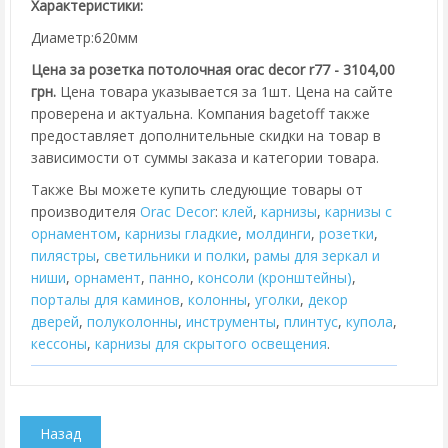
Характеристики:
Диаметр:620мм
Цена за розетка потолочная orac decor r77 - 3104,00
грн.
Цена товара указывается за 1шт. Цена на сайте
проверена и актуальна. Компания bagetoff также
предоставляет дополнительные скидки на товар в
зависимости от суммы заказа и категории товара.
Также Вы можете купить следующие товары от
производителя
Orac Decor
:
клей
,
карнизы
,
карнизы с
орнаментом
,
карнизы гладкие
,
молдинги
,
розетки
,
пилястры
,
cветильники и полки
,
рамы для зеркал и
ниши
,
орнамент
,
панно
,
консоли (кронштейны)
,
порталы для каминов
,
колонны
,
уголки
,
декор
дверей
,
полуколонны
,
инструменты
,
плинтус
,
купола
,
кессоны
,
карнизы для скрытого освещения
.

------------------------------------

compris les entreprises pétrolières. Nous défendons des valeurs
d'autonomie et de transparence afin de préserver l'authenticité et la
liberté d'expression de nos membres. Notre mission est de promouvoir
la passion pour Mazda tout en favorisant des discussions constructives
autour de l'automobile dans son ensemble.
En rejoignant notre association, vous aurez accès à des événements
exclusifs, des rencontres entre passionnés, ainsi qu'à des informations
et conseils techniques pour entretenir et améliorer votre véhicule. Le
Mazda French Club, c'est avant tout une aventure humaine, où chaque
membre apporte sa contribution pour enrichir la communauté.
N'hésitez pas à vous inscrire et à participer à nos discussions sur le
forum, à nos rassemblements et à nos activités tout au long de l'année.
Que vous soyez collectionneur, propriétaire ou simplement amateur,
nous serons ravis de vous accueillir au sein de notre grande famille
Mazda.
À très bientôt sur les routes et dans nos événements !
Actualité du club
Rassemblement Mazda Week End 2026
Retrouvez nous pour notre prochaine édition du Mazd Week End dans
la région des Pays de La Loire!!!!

------------------------------------

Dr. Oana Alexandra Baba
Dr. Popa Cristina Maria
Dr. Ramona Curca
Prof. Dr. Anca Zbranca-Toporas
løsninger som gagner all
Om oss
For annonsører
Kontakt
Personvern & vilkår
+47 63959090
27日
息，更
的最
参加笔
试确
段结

------------------------------------

• _The task_
Gather each line in the entries above where the string "Цена" is found.

• _Worked solution_
Цена за розетка потолочная orac decor r77 - 3104,00
Цена товара указывается за 1шт. Цена на сайте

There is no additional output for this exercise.